Step Three: Rear frame assembly.

What I did was glue part A36, left rear frame, onto the engine frame and set it aside to dry. This helps make sure the part is firm and doesn’t move around while you glue additional parts to it. After one hour, I came back and attached parts to this frame. Part P7 fits only onto the end of part A42 and does not slide up the shaft. (It can’t and wasn’t designed to do that.) Part A37, right rear frame, has a molded-on tank that is hollow; you may or may not want to fill this. Glue on part A37 and set aside to completely dry before putting on the rest of the parts. The rear fender, part A3, needs to be fitted slowly and carefully to avoid bending part P4, the drive chain.

[review image]Step Four: Assembling kick stands.

Use either type kick stands or none at all; your choice.

Step 5: Front fork assembly.

This went together without any problems.

Step Six: Final assembly - front fork to the rest of the bike.

It’s a tight fit, but once together you can decide to either use no glue so the forks will turn or use glue to keep everything rigid. When you assembly the rack, make sure to keep an eye on the alignment - it can be tricky. I painted the bike with some Testor’s olive drab (small bottle) and used some .010” lead wire for the fuel line, oil line and various cables. That’s all extra and doesn’t come with the kit. Bronco provides a rear and front license plate, but none of the kit’s art work shows any of this. Since I didn’t know what to put on, I left these off for now.

Step Seven: Figures with decals.

[review image]The back of the kit (box bottom) has the decal and color guide for the figures. You will notice that none of the called out part numbers match what is on sprues Ka and Kb. This isn’t a big deal since it’s easy to figure out what parts goes where for which figure, but I can’t explain how Bronco let that slip by them. I assembled all three figures without any problems and with only the slightest use of filler.

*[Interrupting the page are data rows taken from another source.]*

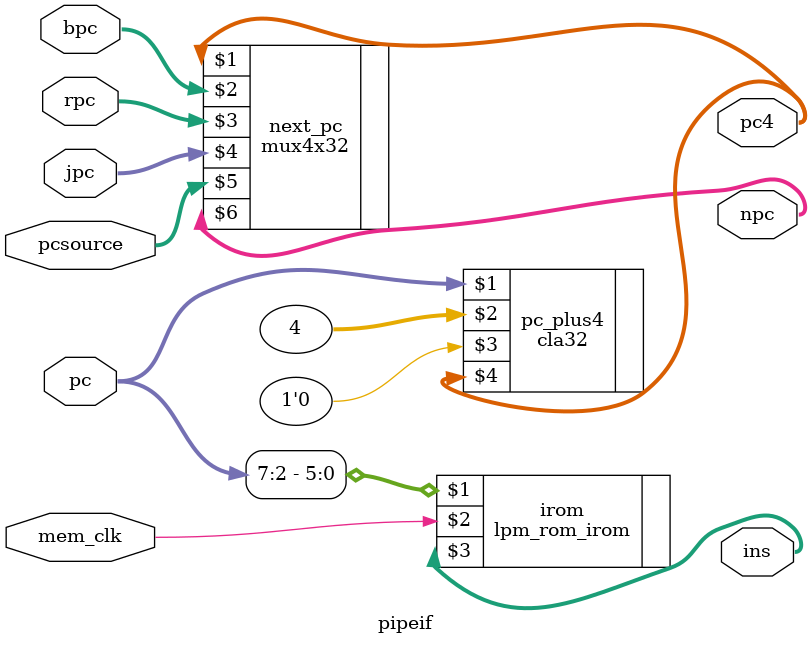
<source format=v>
module pipeif (pcsource,pc,bpc,rpc,jpc,npc,pc4,ins, mem_clk);
    input [31:0] pc,bpc,rpc,jpc;
    input [1:0]  pcsource;
    input       mem_clk;
    output [31:0] npc,pc4,ins;
    mux4x32 next_pc (pc4,bpc,rpc,jpc,pcsource,npc);
    cla32 pc_plus4 (pc, 32'h4, 1'b0, pc4);
    
    //pipeimem inst_mem (pc, ins);
    
    lpm_rom_irom irom (pc[7:2],mem_clk,ins); 
   
endmodule
</source>
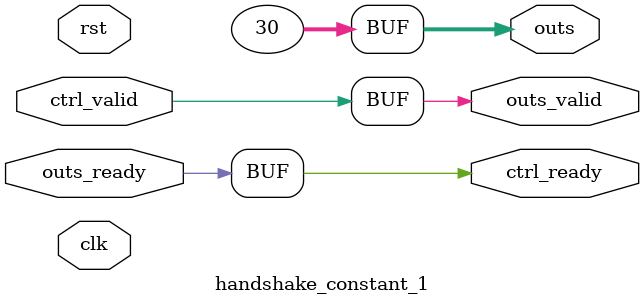
<source format=v>
`timescale 1ns / 1ps
module handshake_constant_1 #(
  parameter DATA_WIDTH = 32  // Default set to 32 bits
) (
  input                       clk,
  input                       rst,
  // Input Channel
  input                       ctrl_valid,
  output                      ctrl_ready,
  // Output Channel
  output [DATA_WIDTH - 1 : 0] outs,
  output                      outs_valid,
  input                       outs_ready
);
  assign outs       = 6'b011110;
  assign outs_valid = ctrl_valid;
  assign ctrl_ready = outs_ready;

endmodule

</source>
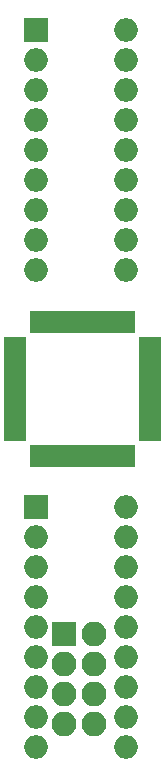
<source format=gts>
G04 #@! TF.FileFunction,Soldermask,Top*
%FSLAX46Y46*%
G04 Gerber Fmt 4.6, Leading zero omitted, Abs format (unit mm)*
G04 Created by KiCad (PCBNEW 4.0.7-e2-6376~58~ubuntu16.04.1) date Tue Jul  9 21:41:40 2024*
%MOMM*%
%LPD*%
G01*
G04 APERTURE LIST*
%ADD10C,0.100000*%
%ADD11R,2.100000X2.100000*%
%ADD12O,2.100000X2.100000*%
%ADD13R,2.000000X2.000000*%
%ADD14O,2.000000X2.000000*%
%ADD15R,0.950000X1.900000*%
%ADD16R,1.900000X0.950000*%
G04 APERTURE END LIST*
D10*
D11*
X154760000Y-115770000D03*
D12*
X157300000Y-115770000D03*
X154760000Y-118310000D03*
X157300000Y-118310000D03*
X154760000Y-120850000D03*
X157300000Y-120850000D03*
X154760000Y-123390000D03*
X157300000Y-123390000D03*
D13*
X152380000Y-64680000D03*
D14*
X160000000Y-85000000D03*
X152380000Y-67220000D03*
X160000000Y-82460000D03*
X152380000Y-69760000D03*
X160000000Y-79920000D03*
X152380000Y-72300000D03*
X160000000Y-77380000D03*
X152380000Y-74840000D03*
X160000000Y-74840000D03*
X152380000Y-77380000D03*
X160000000Y-72300000D03*
X152380000Y-79920000D03*
X160000000Y-69760000D03*
X152380000Y-82460000D03*
X160000000Y-67220000D03*
X152380000Y-85000000D03*
X160000000Y-64680000D03*
D13*
X152400000Y-105020000D03*
D14*
X160020000Y-125340000D03*
X152400000Y-107560000D03*
X160020000Y-122800000D03*
X152400000Y-110100000D03*
X160020000Y-120260000D03*
X152400000Y-112640000D03*
X160020000Y-117720000D03*
X152400000Y-115180000D03*
X160020000Y-115180000D03*
X152400000Y-117720000D03*
X160020000Y-112640000D03*
X152400000Y-120260000D03*
X160020000Y-110100000D03*
X152400000Y-122800000D03*
X160020000Y-107560000D03*
X152400000Y-125340000D03*
X160020000Y-105020000D03*
D15*
X160300000Y-89350000D03*
X159500000Y-89350000D03*
X158700000Y-89350000D03*
X157900000Y-89350000D03*
X157100000Y-89350000D03*
X156300000Y-89350000D03*
X155500000Y-89350000D03*
X154700000Y-89350000D03*
X153900000Y-89350000D03*
X153100000Y-89350000D03*
X152300000Y-89350000D03*
D16*
X150600000Y-91050000D03*
X150600000Y-91850000D03*
X150600000Y-92650000D03*
X150600000Y-93450000D03*
X150600000Y-94250000D03*
X150600000Y-95050000D03*
X150600000Y-95850000D03*
X150600000Y-96650000D03*
X150600000Y-97450000D03*
X150600000Y-98250000D03*
X150600000Y-99050000D03*
D15*
X152300000Y-100750000D03*
X153100000Y-100750000D03*
X153900000Y-100750000D03*
X154700000Y-100750000D03*
X155500000Y-100750000D03*
X156300000Y-100750000D03*
X157100000Y-100750000D03*
X157900000Y-100750000D03*
X158700000Y-100750000D03*
X159500000Y-100750000D03*
X160300000Y-100750000D03*
D16*
X162000000Y-99050000D03*
X162000000Y-98250000D03*
X162000000Y-97450000D03*
X162000000Y-96650000D03*
X162000000Y-95850000D03*
X162000000Y-95050000D03*
X162000000Y-94250000D03*
X162000000Y-93450000D03*
X162000000Y-92650000D03*
X162000000Y-91850000D03*
X162000000Y-91050000D03*
M02*

</source>
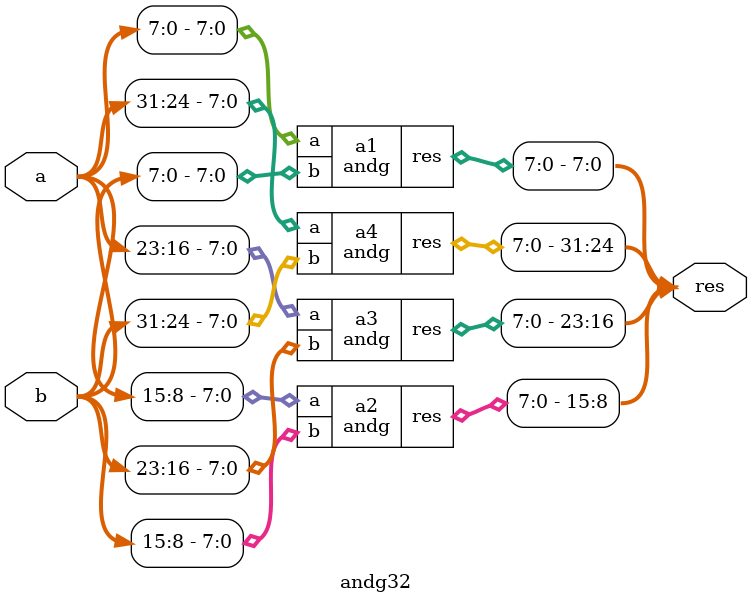
<source format=v>
`timescale 1ns / 1ps



module andg(
input [7:0] a,
input [7:0] b,
output [7:0] res 
    );
and g1(res[0],a[0],b[0]);
and g2(res[1],a[1],b[1]);
and g3(res[2],a[2],b[2]);
and g4(res[3],a[3],b[3]);
and g5(res[4],a[4],b[4]);
and g6(res[5],a[5],b[5]);
and g7(res[6],a[6],b[6]);
and g8(res[7],a[7],b[7]);
endmodule

module andg32(
input [31:0] a,
input [31:0] b,
output [31:0] res );
andg a1(a[7:0],b[7:0],res[7:0]);
andg a2(a[15:8],b[15:8],res[15:8]);
andg a3(a[23:16],b[23:16],res[23:16]);
andg a4(a[31:24],b[31:24],res[31:24]);
endmodule
</source>
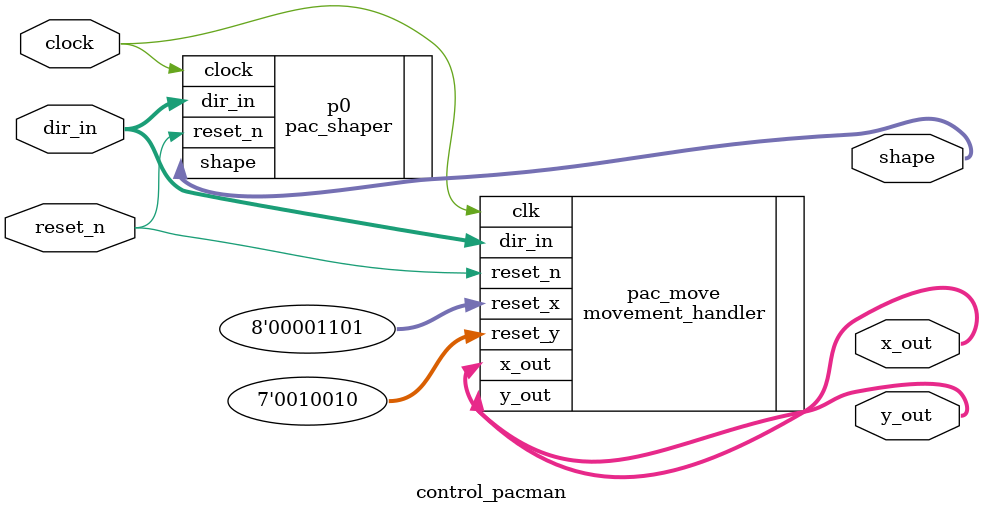
<source format=v>
module control_pacman(shape, x_out, y_out, clock, reset_n, dir_in);

	input clock,reset_n;
	input [2:0] dir_in;
	output [24:0] shape;
	output [7:0] x_out;
	output [6:0] y_out;

	localparam  DEFAULT_X = 8'd13, DEFAULT_Y = 7'd18;

	//Assign to shape the correct shape for the pac-man
	pac_shaper p0(.shape(shape), 
	              .dir_in(dir_in), 
					  .clock(clock), 
					  .reset_n(reset_n));
					  
	//Assign the resulting x and y coordinates to the x and y outputs
	movement_handler pac_move(.clk(clock),
	                          .dir_in(dir_in), 
									  .reset_n(reset_n), 
									  .reset_x(DEFAULT_X), 
									  .reset_y(DEFAULT_Y), 
									  .x_out(x_out), 
									  .y_out(y_out));

endmodule
</source>
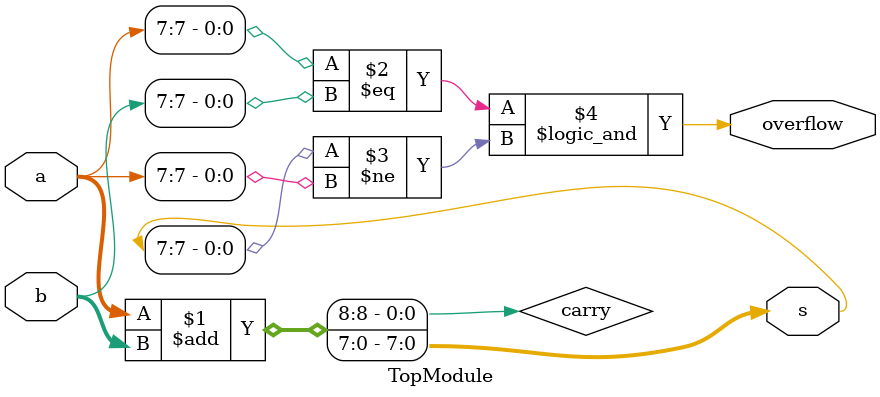
<source format=sv>
module TopModule (
    input logic [7:0] a,
    input logic [7:0] b,
    output logic [7:0] s,
    output logic overflow
);
    logic carry;

    assign {carry, s} = a + b;
    assign overflow = (a[7] == b[7]) && (s[7] != a[7]);

endmodule
</source>
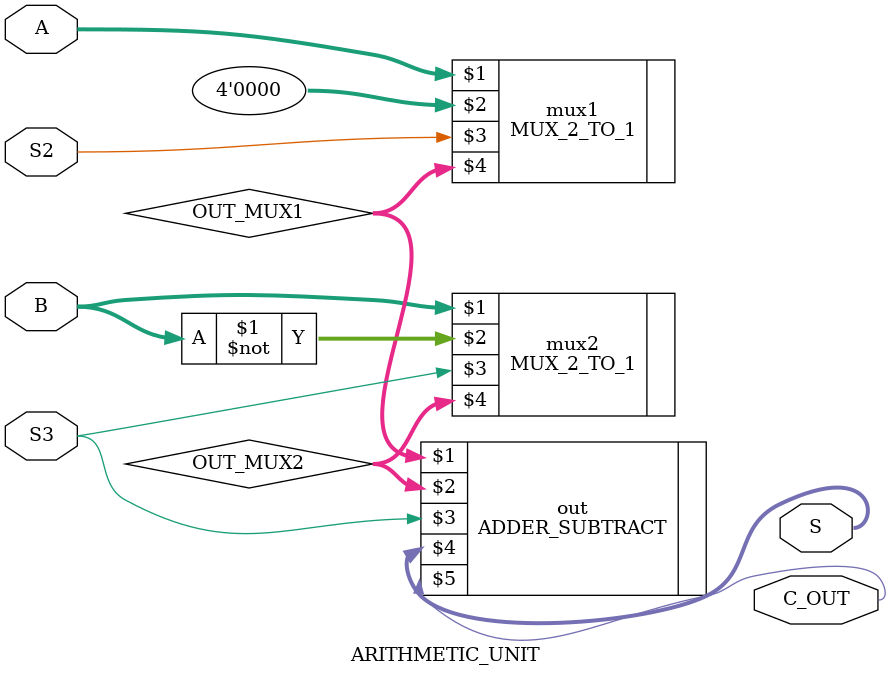
<source format=v>
module ARITHMETIC_UNIT (
  input          wire        [3:0]          A     ,
  input          wire        [3:0]          B     ,
  input          wire                       S2    ,
  input          wire                       S3    ,
  output         wire        [3:0]          S     ,
  output         wire                       C_OUT 

);

wire [3:0]  OUT_MUX1 ;
wire [3:0]  OUT_MUX2 ;


MUX_2_TO_1 mux1 ( A , 4'b 0000 , S2 , OUT_MUX1 ) ;
MUX_2_TO_1 mux2 ( B ,    ~B    , S3 , OUT_MUX2 ) ;


ADDER_SUBTRACT out ( OUT_MUX1 , OUT_MUX2 , S3 , S , C_OUT ) ;



endmodule


</source>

The poses are fairly animated and will be what is shown on the front of the box. Decals are provided for rank, badges and markings.

All-in-all, the Bronco kit delivers a very fine Triumph 3HW motorcycle. With the three figures you are provided with a diorama in the making right out of the box. Just be careful on assembly and go slowly while working with so many small parts in a confined space. The results are worth it.

I can highly recommend this kit for any WWII armor modeler or for those you want to make a civilian version with a more colorful finish.

My thanks go to Stevens International, Bronco Models and IPMS/USA for the opportunity to review this kit.